As washouts go

by robertmcnicol

it was a fairly minor one. I mean, I wasn’t expecting Botticelli and Sartre to start squabbling over the caviar or anything. But even so, my evening has been one of those minor disappointments of half a dozen hours that seem to always happen on a Tuesday. Firstly I managed to not write a single line of song lyric to my latest minor opus (for which the music is, in my humble, etc., rather fine) after an hour and a half of trying which bled into the evening in the form of the tiniest disjunct (A bottle on its side! A crumpled shirt! A half-eaten marmite sandwich!) taking on hefty and potentially song-completing significance.

I then blogged on something that I’d spotted days ago, didn’t think worthy at the time but, given the lack of recent bloggage, decided to resuscitate like a zombiedog with no flesh on its hind legs. I half-listened to Mahler’s Das Lied von der Erde and couldn’t really click in (is it difficult? Rubbish? Complicated? In German… ah. well. yes. Probably should have concentrated then).

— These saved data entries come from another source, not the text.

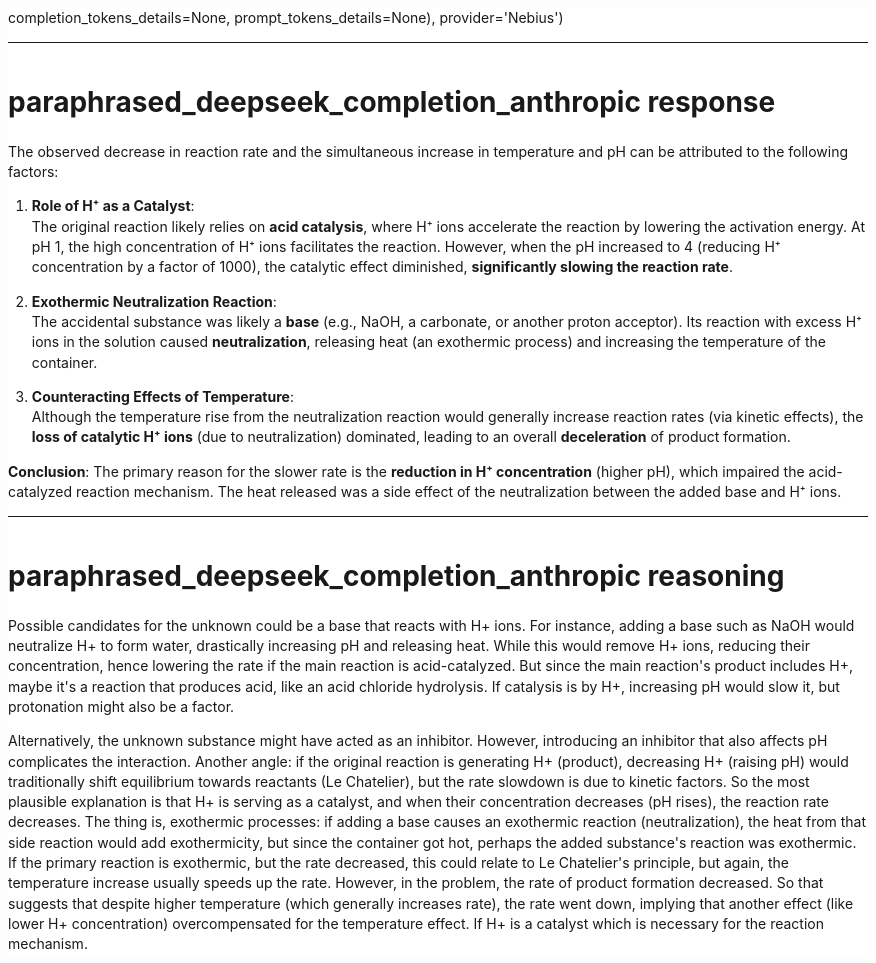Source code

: completion_tokens_details=None, prompt_tokens_details=None), provider='Nebius')

---

# paraphrased_deepseek_completion_anthropic response

The observed decrease in reaction rate and the simultaneous increase in temperature and pH can be attributed to the following factors:  

1. **Role of H⁺ as a Catalyst**:  
   The original reaction likely relies on **acid catalysis**, where H⁺ ions accelerate the reaction by lowering the activation energy. At pH 1, the high concentration of H⁺ ions facilitates the reaction. However, when the pH increased to 4 (reducing H⁺ concentration by a factor of 1000), the catalytic effect diminished, **significantly slowing the reaction rate**.  

2. **Exothermic Neutralization Reaction**:  
   The accidental substance was likely a **base** (e.g., NaOH, a carbonate, or another proton acceptor). Its reaction with excess H⁺ ions in the solution caused **neutralization**, releasing heat (an exothermic process) and increasing the temperature of the container.  

3. **Counteracting Effects of Temperature**:  
   Although the temperature rise from the neutralization reaction would generally increase reaction rates (via kinetic effects), the **loss of catalytic H⁺ ions** (due to neutralization) dominated, leading to an overall **deceleration** of product formation.  

**Conclusion**: The primary reason for the slower rate is the **reduction in H⁺ concentration** (higher pH), which impaired the acid-catalyzed reaction mechanism. The heat released was a side effect of the neutralization between the added base and H⁺ ions.

---

# paraphrased_deepseek_completion_anthropic reasoning

 Possible candidates for the unknown could be a base that reacts with H+ ions. For instance, adding a base such as NaOH would neutralize H+ to form water, drastically increasing pH and releasing heat. While this would remove H+ ions, reducing their concentration, hence lowering the rate if the main reaction is acid-catalyzed. But since the main reaction's product includes H+, maybe it's a reaction that produces acid, like an acid chloride hydrolysis. If catalysis is by H+, increasing pH would slow it, but protonation might also be a factor.

Alternatively, the unknown substance might have acted as an inhibitor. However, introducing an inhibitor that also affects pH complicates the interaction. Another angle: if the original reaction is generating H+ (product), decreasing H+ (raising pH) would traditionally shift equilibrium towards reactants (Le Chatelier), but the rate slowdown is due to kinetic factors. So the most plausible explanation is that H+ is serving as a catalyst, and when their concentration decreases (pH rises), the reaction rate decreases. The thing is, exothermic processes: if adding a base causes an exothermic reaction (neutralization), the heat from that side reaction would add exothermicity, but since the container got hot, perhaps the added substance's reaction was exothermic. If the primary reaction is exothermic, but the rate decreased, this could relate to Le Chatelier's principle, but again, the temperature increase usually speeds up the rate. However, in the problem, the rate of product formation decreased. So that suggests that despite higher temperature (which generally increases rate), the rate went down, implying that another effect (like lower H+ concentration) overcompensated for the temperature effect. If H+ is a catalyst which is necessary for the reaction mechanism.
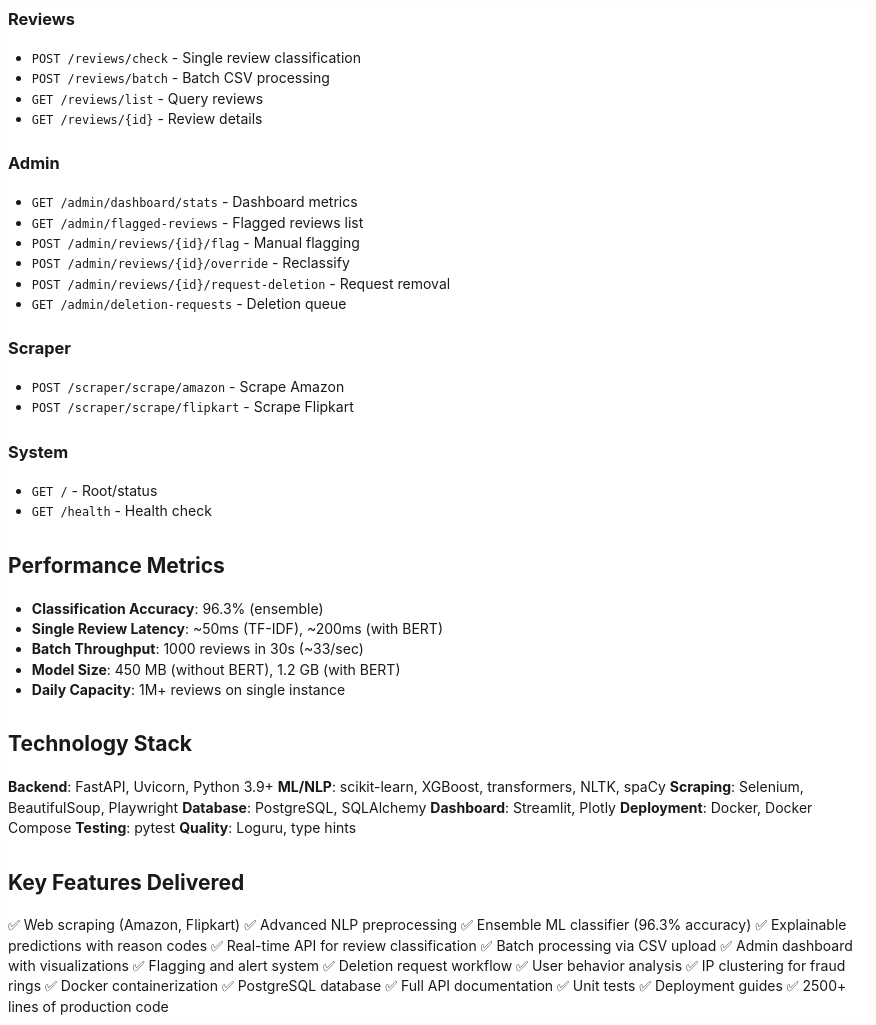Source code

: ### Reviews
- `POST /reviews/check` - Single review classification
- `POST /reviews/batch` - Batch CSV processing
- `GET /reviews/list` - Query reviews
- `GET /reviews/{id}` - Review details

### Admin
- `GET /admin/dashboard/stats` - Dashboard metrics
- `GET /admin/flagged-reviews` - Flagged reviews list
- `POST /admin/reviews/{id}/flag` - Manual flagging
- `POST /admin/reviews/{id}/override` - Reclassify
- `POST /admin/reviews/{id}/request-deletion` - Request removal
- `GET /admin/deletion-requests` - Deletion queue

### Scraper
- `POST /scraper/scrape/amazon` - Scrape Amazon
- `POST /scraper/scrape/flipkart` - Scrape Flipkart

### System
- `GET /` - Root/status
- `GET /health` - Health check

## Performance Metrics

- **Classification Accuracy**: 96.3% (ensemble)
- **Single Review Latency**: ~50ms (TF-IDF), ~200ms (with BERT)
- **Batch Throughput**: 1000 reviews in 30s (~33/sec)
- **Model Size**: 450 MB (without BERT), 1.2 GB (with BERT)
- **Daily Capacity**: 1M+ reviews on single instance

## Technology Stack

**Backend**: FastAPI, Uvicorn, Python 3.9+
**ML/NLP**: scikit-learn, XGBoost, transformers, NLTK, spaCy
**Scraping**: Selenium, BeautifulSoup, Playwright
**Database**: PostgreSQL, SQLAlchemy
**Dashboard**: Streamlit, Plotly
**Deployment**: Docker, Docker Compose
**Testing**: pytest
**Quality**: Loguru, type hints

## Key Features Delivered

✅ Web scraping (Amazon, Flipkart)
✅ Advanced NLP preprocessing
✅ Ensemble ML classifier (96.3% accuracy)
✅ Explainable predictions with reason codes
✅ Real-time API for review classification
✅ Batch processing via CSV upload
✅ Admin dashboard with visualizations
✅ Flagging and alert system
✅ Deletion request workflow
✅ User behavior analysis
✅ IP clustering for fraud rings
✅ Docker containerization
✅ PostgreSQL database
✅ Full API documentation
✅ Unit tests
✅ Deployment guides
✅ 2500+ lines of production code
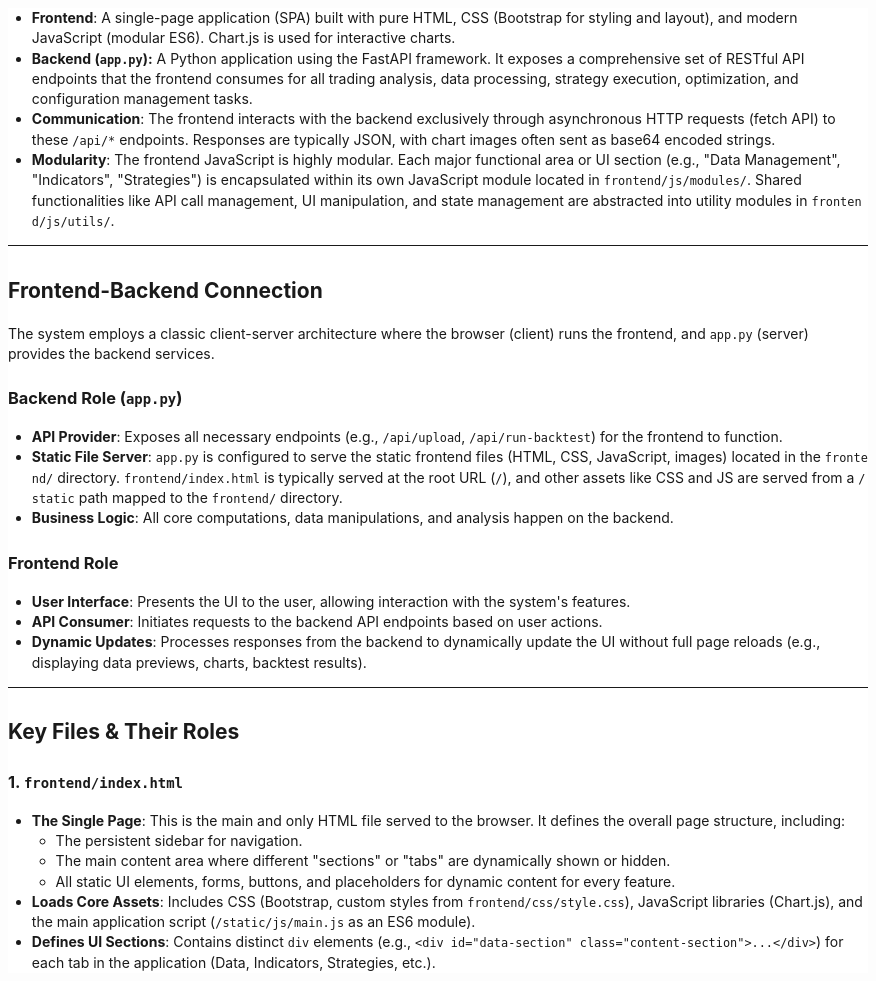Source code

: - **Frontend**: A single-page application (SPA) built with pure HTML, CSS (Bootstrap for styling and layout), and modern JavaScript (modular ES6). Chart.js is used for interactive charts.
- **Backend (`app.py`):** A Python application using the FastAPI framework. It exposes a comprehensive set of RESTful API endpoints that the frontend consumes for all trading analysis, data processing, strategy execution, optimization, and configuration management tasks.
- **Communication**: The frontend interacts with the backend exclusively through asynchronous HTTP requests (fetch API) to these `/api/*` endpoints. Responses are typically JSON, with chart images often sent as base64 encoded strings.
- **Modularity**: The frontend JavaScript is highly modular. Each major functional area or UI section (e.g., "Data Management", "Indicators", "Strategies") is encapsulated within its own JavaScript module located in `frontend/js/modules/`. Shared functionalities like API call management, UI manipulation, and state management are abstracted into utility modules in `frontend/js/utils/`.

---

## Frontend-Backend Connection

The system employs a classic client-server architecture where the browser (client) runs the frontend, and `app.py` (server) provides the backend services.

### Backend Role (`app.py`)
- **API Provider**: Exposes all necessary endpoints (e.g., `/api/upload`, `/api/run-backtest`) for the frontend to function.
- **Static File Server**: `app.py` is configured to serve the static frontend files (HTML, CSS, JavaScript, images) located in the `frontend/` directory. `frontend/index.html` is typically served at the root URL (`/`), and other assets like CSS and JS are served from a `/static` path mapped to the `frontend/` directory.
- **Business Logic**: All core computations, data manipulations, and analysis happen on the backend.

### Frontend Role
- **User Interface**: Presents the UI to the user, allowing interaction with the system's features.
- **API Consumer**: Initiates requests to the backend API endpoints based on user actions.
- **Dynamic Updates**: Processes responses from the backend to dynamically update the UI without full page reloads (e.g., displaying data previews, charts, backtest results).

---

## Key Files & Their Roles

### 1. `frontend/index.html`
- **The Single Page**: This is the main and only HTML file served to the browser. It defines the overall page structure, including:
    - The persistent sidebar for navigation.
    - The main content area where different "sections" or "tabs" are dynamically shown or hidden.
    - All static UI elements, forms, buttons, and placeholders for dynamic content for every feature.
- **Loads Core Assets**: Includes CSS (Bootstrap, custom styles from `frontend/css/style.css`), JavaScript libraries (Chart.js), and the main application script (`/static/js/main.js` as an ES6 module).
- **Defines UI Sections**: Contains distinct `div` elements (e.g., `<div id="data-section" class="content-section">...</div>`) for each tab in the application (Data, Indicators, Strategies, etc.).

I tried to purchase some clothing items in an online fashion fashion but fell at the final hurdle when they asked for the postcode for delivery which I don’t know, it being my work one that I can never remember. I watched Simon Reeve’s Tropic of Capricorn which I’d recorded from a while back and realised half-way through that I’d already seen. And I watched Newsnight, in which Paxo decided to lecture me personally on not throwing away my sprouting blue potatoes or something.

So really what I have achieved tonight has been these four astonishingly minor things: purchasing fish and chips from Bankers (who – you will be pleased to learn – are back on form with a nice crispy batter); drinking most of a bottle of been-open-four-days Malborough Sauvignon; writing this missive; and finally, but easily best of all, starting a new (to me) Michael Chabon (“Summerland”) in which the following appears early on:

It was agreed by nearly everyone who watched him take the field that Ethan Feld was the least gifted ball player that Clam Island had ever seen. It was hard to decide, really, why this should be so. Ethan was a boy of average height, a little stocky, you might have said, but healthy and alert. He was not a terrible klutz, and could run pretty well, if something worth running from, such as a bee, was after him.